* [Ausgewählter Auszug]:
»»
Hinter jedem gemeinsamen Eingriff am Devisenmarkt steckt ein zentrales Konzept: die **Koordinierung von Zentralbanken**, um extreme Bewegungen im Wechselkurs zu stoppen.

Wenn der japanische Yen einbricht oder sich sehr schnell stark aufwertet, können Japan und die USA vereinbaren, gemeinsam zu intervenieren: Sie verkaufen US-Dollar und kaufen Yen (oder umgekehrt), um den Preis zu stabilisieren. Das letzte Mal, dass sie es taten, war 2011, nach dem Erdbeben.

Warum ist das wichtig? Weil gemeinsame Interventionen Signale sind, dass die Wechselkursbewegung als **störend** für die globale Wirtschaft angesehen wird. Und wenn Zentralbanken im Verbund handeln, ist die Wirkung weitaus größer als bei einer einseitigen Intervention: Der Markt versteht, dass politischer Konsens besteht und dass sie bereit sind, Reserven einzusetzen, um ein bestimmtes Niveau zu verteidigen.
««
* [Datensätze]:
»»
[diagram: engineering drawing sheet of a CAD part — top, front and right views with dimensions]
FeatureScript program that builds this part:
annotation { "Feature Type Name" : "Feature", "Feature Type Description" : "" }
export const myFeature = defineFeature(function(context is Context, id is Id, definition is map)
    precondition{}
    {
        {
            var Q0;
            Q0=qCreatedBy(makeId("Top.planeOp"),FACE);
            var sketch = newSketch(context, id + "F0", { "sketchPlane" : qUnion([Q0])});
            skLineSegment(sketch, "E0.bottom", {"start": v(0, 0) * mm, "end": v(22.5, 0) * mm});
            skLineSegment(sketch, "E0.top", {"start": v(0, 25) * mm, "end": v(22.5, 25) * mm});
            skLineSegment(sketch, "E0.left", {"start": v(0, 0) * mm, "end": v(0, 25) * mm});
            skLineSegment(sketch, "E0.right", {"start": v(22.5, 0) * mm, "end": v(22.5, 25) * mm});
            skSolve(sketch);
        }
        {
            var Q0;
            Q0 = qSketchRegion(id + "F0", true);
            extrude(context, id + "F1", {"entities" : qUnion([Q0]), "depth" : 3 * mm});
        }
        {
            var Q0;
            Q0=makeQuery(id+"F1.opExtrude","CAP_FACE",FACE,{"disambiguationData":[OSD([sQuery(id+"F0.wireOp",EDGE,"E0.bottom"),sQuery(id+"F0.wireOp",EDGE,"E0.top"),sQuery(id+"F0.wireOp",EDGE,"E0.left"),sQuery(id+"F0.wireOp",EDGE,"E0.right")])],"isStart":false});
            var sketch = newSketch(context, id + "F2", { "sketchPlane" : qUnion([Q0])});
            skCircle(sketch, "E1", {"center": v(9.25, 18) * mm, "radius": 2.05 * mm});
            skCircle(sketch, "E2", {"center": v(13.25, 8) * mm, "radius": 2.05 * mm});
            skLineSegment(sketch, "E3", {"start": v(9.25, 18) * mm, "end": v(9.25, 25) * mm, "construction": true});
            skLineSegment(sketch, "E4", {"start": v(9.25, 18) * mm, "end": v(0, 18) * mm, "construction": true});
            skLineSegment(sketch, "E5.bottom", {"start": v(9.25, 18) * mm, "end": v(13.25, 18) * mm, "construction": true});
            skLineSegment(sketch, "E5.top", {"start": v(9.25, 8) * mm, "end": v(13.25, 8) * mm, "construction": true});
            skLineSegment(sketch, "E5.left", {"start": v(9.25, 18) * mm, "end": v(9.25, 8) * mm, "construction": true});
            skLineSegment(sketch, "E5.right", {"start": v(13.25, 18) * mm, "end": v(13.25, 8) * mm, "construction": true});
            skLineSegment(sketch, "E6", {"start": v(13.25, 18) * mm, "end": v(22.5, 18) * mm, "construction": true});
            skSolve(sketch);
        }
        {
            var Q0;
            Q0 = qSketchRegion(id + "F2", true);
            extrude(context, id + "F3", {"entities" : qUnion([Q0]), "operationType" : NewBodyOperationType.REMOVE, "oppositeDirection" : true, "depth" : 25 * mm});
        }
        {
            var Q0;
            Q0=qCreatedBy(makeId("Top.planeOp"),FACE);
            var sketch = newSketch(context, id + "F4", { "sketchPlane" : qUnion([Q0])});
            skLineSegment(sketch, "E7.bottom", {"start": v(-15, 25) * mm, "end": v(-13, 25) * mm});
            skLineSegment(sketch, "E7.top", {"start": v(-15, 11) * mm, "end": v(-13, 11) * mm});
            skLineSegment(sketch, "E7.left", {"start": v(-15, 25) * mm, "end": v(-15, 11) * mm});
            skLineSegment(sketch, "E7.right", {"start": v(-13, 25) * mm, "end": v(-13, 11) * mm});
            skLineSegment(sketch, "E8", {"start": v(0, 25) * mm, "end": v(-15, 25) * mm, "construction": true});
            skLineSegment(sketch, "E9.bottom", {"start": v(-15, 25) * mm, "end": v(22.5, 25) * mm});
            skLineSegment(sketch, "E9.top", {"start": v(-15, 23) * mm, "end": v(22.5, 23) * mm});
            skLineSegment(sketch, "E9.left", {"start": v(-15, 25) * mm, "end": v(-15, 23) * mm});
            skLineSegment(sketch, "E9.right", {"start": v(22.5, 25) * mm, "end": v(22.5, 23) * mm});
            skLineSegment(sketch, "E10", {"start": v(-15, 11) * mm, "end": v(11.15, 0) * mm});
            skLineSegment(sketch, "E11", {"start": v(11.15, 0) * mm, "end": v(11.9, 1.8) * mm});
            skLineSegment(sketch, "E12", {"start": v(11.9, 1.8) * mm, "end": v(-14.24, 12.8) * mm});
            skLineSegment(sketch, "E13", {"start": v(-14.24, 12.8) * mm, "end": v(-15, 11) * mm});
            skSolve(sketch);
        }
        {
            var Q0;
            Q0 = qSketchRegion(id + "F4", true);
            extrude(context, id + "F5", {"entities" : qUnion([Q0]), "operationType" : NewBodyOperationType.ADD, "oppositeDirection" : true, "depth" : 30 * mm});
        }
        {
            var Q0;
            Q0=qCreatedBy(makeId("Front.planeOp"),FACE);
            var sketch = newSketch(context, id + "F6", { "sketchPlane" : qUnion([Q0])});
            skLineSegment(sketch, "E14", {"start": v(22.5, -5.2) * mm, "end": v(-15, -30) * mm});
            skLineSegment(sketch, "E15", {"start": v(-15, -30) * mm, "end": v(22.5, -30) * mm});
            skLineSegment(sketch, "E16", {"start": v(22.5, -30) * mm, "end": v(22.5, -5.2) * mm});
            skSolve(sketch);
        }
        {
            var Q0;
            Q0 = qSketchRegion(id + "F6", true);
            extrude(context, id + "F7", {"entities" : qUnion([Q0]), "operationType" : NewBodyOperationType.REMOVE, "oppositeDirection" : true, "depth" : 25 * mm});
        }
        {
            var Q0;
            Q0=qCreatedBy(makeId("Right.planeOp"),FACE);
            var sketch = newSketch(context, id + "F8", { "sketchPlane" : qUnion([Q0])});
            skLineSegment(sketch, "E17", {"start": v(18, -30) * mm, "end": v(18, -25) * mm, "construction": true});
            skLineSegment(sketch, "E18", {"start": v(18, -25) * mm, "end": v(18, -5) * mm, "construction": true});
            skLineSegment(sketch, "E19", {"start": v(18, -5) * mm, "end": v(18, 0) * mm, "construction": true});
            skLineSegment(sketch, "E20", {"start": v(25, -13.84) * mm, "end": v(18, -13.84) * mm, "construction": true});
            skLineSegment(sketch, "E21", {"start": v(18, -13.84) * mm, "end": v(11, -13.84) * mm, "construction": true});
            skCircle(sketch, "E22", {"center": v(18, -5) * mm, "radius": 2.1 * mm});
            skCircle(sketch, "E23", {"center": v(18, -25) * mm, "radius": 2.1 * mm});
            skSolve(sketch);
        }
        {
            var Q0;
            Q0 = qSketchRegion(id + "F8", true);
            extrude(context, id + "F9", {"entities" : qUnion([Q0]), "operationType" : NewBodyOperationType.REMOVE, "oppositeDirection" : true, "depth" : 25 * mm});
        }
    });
««
* [Aufgabe 1]:
Übersetzen Sie aus dem Text über gemeinsame Devisenmarktinterventionen den Satz „Das letzte Mal, dass sie es taten, war 2011, nach dem Erdbeben.“ ins Englische.
* [Aufgabe 2]:
Nehmen Sie den Text über gemeinsame Devisenmarktinterventionen nach seinem letzten Satz wieder auf und führen Sie ihn weiter.

* [Lösung 1]:
The last time they did so was in 2011, after the earthquake.

* [Lösung 2]:
Im Krypto-Bereich gibt es keine Zentralbank, die eingreift, aber das Konzept ist ähnlich, wenn große Inhaber (Wale) oder Exchanges ihre Aktionen koordinieren, um den Preis nach einem extremen Ereignis zu stabilisieren. Der Unterschied: In TradFi ist es Geldpolitik; in Krypto ist es dezentral koordinierte (oder weniger dezentral koordinierte) Abstimmung.

Wenn du tradest, hilft dir das Verständnis von Deviseninterventionen dabei, Korrelationen zu lesen: Ein Yen, der sich schnell festigt, korreliert häufig mit einem Rückgang von risikohaften Assets, einschließlich Bitcoin. Bleib dran: Diese makroökonomischen Bewegungen geben den Takt für den gesamten Markt vor.